Jordan: «Rücktritt war nie ein Thema»

Die Schweizerische Nationalbank (SNB) hält nach der Abkehr vom Euro-Mindestkurs am eingeschlagenen geldpolitischen Kurs fest. An einer Medienkonferenz äissert sich SNB-Präsident Thomas Jordan zum SNB-Kurs
19.03.2015 11:29
SNB-Präsident Thomas Jordan erklärt vor den Medien den Zinsentscheid.
SNB-Präsident Thomas Jordan erklärt vor den Medien den Zinsentscheid.
Bild: Bloomberg

Die Währungshüter lassen das Zielband für den Referenzzins Dreimonats-Libor bei minus 1,25 bis minus 0,25 Prozent, erklärte die Notenbank am Donnerstag. Die Giroguthaben der Banken bei der SNB werden weiterhin mit 0,75 Prozent belastet.

Die zur Attraktivitätsminderung des Franken eingeführten Negativzinsen hätten rasch Wirkung gezeigt, sagte SNB-Präsident Thomas Jordan. "Wir werden nun das gegenwärtige Zinsniveau vorerst beibehalten", ergänzte Jordan bei einer Pressekonferenz in Zürich. "Es wird die Abschwächung des Franken weiter unterstützen."

"Insgesamt bleibt der Franken deutlich überbewertet", sagte Jordan weiter. Die SNB bleibe deshalb "bei Bedarf am Devisenmarkt aktiv, um die monetären Rahmenbedingungen zu beeinflussen". Jordan äusserte sich nicht zu einem konkreten Gleichgewichtskurs.

Kein Rücktritt

Der Franken wertete sich am Donnerstag nach dem SNB-Zinsentscheid auf. Er stieg bis auf 1,0552 pro Euro, ein Mehrwochenhoch.

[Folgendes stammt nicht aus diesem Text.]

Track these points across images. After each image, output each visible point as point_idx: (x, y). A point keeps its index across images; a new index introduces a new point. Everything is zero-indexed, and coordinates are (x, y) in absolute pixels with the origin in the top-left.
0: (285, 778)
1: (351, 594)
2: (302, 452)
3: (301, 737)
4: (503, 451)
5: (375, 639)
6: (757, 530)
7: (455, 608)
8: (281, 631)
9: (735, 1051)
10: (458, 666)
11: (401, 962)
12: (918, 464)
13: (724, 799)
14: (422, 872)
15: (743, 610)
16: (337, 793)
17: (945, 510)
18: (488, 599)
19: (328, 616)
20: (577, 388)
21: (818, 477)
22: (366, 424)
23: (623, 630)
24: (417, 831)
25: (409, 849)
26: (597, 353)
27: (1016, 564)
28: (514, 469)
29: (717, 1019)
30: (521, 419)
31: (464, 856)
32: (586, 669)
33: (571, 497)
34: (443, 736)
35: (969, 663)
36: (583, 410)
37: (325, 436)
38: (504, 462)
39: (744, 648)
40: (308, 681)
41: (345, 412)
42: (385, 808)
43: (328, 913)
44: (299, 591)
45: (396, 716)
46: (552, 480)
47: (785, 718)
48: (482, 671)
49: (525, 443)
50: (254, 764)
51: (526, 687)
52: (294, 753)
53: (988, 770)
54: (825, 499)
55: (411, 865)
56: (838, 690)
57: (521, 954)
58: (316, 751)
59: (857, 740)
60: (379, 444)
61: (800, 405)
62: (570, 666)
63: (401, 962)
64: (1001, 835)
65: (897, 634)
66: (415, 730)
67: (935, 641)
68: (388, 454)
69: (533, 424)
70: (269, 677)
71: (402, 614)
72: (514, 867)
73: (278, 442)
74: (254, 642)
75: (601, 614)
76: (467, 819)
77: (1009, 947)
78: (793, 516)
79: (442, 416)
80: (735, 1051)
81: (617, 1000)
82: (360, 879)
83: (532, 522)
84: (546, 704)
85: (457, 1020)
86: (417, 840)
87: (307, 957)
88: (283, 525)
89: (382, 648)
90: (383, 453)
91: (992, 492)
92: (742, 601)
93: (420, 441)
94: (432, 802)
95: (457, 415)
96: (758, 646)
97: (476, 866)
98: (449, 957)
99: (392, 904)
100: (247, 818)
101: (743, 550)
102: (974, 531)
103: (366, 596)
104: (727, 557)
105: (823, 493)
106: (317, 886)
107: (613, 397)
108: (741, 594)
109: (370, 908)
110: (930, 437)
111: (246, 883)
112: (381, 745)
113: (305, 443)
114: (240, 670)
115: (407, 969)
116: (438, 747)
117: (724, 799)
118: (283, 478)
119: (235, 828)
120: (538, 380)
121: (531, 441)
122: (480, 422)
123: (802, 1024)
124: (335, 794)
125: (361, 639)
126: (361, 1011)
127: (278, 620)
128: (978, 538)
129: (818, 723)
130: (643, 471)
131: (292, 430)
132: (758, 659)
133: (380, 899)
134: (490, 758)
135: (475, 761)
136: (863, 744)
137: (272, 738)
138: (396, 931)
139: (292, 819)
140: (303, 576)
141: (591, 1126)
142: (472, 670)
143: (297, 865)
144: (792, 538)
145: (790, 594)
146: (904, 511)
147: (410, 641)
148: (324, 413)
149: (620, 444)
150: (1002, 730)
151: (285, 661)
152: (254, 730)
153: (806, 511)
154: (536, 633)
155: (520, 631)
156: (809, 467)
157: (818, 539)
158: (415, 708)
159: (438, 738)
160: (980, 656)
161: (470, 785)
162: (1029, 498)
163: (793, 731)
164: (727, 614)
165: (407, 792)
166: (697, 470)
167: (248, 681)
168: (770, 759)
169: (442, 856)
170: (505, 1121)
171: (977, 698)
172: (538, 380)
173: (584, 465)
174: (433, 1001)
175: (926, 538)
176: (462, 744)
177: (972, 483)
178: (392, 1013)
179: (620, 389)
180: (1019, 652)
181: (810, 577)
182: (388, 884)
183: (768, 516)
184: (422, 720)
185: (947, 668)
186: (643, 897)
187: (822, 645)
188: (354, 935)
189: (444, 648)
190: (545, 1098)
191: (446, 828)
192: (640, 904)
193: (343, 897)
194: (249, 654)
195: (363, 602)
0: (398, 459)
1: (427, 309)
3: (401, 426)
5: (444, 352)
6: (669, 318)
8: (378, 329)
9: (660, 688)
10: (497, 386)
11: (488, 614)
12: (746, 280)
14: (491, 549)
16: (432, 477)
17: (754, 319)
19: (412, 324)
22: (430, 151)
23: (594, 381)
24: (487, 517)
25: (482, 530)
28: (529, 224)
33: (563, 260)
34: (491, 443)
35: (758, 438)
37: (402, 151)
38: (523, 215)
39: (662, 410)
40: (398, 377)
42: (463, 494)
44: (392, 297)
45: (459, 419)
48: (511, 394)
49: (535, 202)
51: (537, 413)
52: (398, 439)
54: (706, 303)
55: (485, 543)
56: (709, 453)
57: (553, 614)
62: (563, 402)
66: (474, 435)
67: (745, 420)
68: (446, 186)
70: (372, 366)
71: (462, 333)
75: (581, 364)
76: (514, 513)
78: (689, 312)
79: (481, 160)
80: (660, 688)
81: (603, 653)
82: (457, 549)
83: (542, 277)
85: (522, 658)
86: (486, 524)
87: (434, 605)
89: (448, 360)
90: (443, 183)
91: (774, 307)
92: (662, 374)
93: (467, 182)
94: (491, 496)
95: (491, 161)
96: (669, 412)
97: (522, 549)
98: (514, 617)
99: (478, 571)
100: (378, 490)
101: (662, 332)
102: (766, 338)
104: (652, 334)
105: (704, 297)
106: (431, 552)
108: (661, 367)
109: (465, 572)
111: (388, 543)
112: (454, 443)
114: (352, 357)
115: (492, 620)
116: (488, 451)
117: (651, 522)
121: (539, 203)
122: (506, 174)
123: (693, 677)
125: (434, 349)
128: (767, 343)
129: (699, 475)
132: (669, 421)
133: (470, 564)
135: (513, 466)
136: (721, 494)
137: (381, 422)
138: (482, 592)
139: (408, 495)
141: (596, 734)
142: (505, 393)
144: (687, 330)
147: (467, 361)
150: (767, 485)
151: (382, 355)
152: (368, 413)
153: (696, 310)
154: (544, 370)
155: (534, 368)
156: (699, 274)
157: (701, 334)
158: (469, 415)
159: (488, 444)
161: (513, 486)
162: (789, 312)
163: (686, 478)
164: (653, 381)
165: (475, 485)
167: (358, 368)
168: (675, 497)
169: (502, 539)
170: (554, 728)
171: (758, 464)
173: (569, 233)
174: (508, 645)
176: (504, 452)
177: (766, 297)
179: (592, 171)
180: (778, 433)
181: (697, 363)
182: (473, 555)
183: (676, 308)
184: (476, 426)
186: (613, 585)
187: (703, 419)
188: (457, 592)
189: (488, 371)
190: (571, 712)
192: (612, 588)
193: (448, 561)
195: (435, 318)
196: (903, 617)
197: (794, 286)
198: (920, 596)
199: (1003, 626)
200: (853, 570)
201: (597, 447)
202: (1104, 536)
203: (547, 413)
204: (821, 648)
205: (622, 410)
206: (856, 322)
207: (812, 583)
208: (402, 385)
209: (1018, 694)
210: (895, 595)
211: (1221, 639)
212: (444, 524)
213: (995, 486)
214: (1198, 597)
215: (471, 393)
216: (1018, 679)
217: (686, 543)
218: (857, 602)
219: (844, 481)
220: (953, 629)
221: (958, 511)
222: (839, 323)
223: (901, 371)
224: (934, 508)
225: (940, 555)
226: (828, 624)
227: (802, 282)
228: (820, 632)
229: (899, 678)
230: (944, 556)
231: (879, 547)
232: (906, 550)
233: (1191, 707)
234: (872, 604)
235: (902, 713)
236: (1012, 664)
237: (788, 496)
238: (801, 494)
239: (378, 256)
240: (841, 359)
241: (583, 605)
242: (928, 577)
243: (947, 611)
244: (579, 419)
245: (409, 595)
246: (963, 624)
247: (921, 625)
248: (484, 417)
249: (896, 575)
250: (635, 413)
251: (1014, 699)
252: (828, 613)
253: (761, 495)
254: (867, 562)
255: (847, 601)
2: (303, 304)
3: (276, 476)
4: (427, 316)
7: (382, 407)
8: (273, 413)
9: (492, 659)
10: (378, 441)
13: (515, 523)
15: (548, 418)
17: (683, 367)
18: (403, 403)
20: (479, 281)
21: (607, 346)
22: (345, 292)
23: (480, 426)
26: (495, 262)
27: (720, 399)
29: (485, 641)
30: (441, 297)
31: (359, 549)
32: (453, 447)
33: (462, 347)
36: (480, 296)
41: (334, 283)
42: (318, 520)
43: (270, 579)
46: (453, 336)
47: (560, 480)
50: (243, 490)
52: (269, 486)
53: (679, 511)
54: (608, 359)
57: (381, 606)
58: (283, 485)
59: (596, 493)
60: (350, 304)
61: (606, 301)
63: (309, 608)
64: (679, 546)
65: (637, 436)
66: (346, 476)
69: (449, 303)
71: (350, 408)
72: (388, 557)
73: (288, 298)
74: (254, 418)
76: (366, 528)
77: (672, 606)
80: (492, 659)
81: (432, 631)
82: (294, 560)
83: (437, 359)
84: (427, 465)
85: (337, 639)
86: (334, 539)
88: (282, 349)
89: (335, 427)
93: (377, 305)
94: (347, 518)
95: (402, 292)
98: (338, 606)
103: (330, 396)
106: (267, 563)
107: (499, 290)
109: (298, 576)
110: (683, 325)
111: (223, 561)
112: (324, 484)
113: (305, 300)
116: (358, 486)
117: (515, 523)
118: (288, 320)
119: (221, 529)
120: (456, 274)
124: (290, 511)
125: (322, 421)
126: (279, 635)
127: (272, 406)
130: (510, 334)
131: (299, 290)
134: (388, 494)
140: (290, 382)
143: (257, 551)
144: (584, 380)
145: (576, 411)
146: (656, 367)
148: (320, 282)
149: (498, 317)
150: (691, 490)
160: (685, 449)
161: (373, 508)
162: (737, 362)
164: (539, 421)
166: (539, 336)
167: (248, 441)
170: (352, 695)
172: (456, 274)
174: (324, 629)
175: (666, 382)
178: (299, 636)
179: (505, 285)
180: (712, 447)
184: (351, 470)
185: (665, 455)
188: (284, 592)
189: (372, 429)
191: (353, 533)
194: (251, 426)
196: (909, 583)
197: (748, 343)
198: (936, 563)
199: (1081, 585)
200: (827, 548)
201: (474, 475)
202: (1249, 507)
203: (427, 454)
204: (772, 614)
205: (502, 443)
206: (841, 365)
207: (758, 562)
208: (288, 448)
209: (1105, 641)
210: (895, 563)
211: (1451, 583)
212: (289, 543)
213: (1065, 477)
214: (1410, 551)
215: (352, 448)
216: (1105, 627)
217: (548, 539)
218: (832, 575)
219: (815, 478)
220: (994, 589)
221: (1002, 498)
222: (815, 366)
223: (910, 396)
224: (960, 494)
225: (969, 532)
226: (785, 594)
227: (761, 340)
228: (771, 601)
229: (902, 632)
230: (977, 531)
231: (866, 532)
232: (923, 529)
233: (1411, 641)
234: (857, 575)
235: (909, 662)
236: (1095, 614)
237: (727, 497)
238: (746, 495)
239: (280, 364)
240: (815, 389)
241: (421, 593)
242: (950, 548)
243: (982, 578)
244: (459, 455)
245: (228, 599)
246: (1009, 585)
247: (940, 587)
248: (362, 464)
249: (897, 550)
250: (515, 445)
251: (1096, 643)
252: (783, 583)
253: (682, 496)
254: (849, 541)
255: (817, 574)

Einen für die exportorientierte Schweizer Industrie schädlichen übermäßigen Anstieg der Landeswährung wollen Jordan und seine Direktoriums-Kollegen nicht zulassen. "Bei der Gestaltung ihrer Geldpolitik trägt die Nationalbank weiterhin der Wechselkurssituation und deren Einfluss auf Inflation und Wirtschaftsentwicklung Rechnung", hieß es.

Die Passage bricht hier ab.